The first step in heart care is the screening of each patient for heart disease. With the wide range of diagnostic tests available, each patient’s testing can be customized. Some of the more common tests available at North Oaks include:
EKG – Used to measure the heart’s electrical impulses to detect a heart attack or other abnormalities.
Echocardiogram – An ultrasound used to examine the heart’s chambers, valves and blood flow.
Stress Test or “Treadmill” – Indicates how well the heart handles work during exercise. It can detect ischemia which indicates decreased blood flow in the arteries that supply the heart and helps doctors understand the kind and level of exercise appropriate for the patient.
Nuclear Scan – Indicates how well blood flows to the heart muscle.

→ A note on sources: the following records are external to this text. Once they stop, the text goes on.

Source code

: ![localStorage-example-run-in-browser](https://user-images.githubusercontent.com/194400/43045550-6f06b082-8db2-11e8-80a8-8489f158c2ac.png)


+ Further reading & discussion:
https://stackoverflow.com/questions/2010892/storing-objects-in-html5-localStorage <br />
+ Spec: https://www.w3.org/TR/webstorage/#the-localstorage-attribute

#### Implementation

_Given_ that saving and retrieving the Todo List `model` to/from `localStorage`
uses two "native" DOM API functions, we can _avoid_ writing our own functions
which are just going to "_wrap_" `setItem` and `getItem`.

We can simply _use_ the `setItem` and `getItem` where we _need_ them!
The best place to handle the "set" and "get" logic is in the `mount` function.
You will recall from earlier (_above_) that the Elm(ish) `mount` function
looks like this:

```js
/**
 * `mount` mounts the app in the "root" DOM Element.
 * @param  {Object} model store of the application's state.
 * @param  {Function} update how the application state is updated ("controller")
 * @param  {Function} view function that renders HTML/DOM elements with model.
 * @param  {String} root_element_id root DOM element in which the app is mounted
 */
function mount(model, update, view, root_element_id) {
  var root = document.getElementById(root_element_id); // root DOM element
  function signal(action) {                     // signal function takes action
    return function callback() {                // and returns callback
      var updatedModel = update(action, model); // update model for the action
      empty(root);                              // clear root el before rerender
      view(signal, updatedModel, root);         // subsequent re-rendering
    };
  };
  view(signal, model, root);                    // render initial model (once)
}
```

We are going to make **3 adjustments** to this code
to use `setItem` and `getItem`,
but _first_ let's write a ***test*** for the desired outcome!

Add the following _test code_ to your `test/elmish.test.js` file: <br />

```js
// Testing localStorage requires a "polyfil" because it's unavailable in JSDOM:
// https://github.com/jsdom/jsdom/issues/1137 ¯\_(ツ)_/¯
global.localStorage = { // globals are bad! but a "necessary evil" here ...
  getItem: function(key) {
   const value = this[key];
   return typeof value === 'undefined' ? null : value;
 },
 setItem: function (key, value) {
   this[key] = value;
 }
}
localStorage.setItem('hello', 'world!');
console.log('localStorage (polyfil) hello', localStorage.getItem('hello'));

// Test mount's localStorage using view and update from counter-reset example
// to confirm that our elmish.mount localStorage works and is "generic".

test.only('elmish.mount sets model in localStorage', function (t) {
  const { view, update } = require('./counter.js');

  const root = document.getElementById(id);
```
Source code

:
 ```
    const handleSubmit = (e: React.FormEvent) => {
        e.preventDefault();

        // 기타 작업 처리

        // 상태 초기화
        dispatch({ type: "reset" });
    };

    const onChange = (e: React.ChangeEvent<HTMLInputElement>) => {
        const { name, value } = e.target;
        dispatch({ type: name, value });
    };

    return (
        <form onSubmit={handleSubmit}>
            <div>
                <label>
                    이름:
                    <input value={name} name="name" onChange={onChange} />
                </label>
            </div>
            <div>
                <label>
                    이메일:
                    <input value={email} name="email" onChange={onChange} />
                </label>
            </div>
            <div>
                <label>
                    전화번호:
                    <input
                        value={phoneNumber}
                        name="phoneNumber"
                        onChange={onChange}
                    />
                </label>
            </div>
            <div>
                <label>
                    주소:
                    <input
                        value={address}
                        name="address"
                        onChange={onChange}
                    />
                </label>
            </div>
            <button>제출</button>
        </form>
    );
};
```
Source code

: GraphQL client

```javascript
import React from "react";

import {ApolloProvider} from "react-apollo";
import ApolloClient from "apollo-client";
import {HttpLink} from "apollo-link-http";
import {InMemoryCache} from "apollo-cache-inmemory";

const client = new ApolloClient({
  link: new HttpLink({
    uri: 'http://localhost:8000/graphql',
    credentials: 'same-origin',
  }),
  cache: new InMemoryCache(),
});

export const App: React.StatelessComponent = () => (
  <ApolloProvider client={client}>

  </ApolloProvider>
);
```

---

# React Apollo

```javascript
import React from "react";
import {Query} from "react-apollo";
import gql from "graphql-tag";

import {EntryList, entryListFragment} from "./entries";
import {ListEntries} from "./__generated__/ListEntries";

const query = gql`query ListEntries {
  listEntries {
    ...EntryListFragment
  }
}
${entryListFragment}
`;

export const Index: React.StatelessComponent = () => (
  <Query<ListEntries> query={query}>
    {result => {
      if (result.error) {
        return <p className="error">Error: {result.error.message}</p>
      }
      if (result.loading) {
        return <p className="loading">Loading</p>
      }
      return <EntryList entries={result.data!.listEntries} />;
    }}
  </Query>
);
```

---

Diagnostic Catheterization – A test during which a doctor inserts a thin plastic tube, or catheter, into an artery in the arm or leg. It is then advanced into the heart chambers or coronary arteries where a special dye is used to locate blockages.
Interventional Catheterization – Diagnostic catheterization procedures may develop into a treatment intervention called angioplasty. It involves using a deflated balloon at the end of a catheter, which is inflated at the point of the blockage to widen the artery and compress the plaque. A stent may be inserted at that point to prop open the artery after the procedure.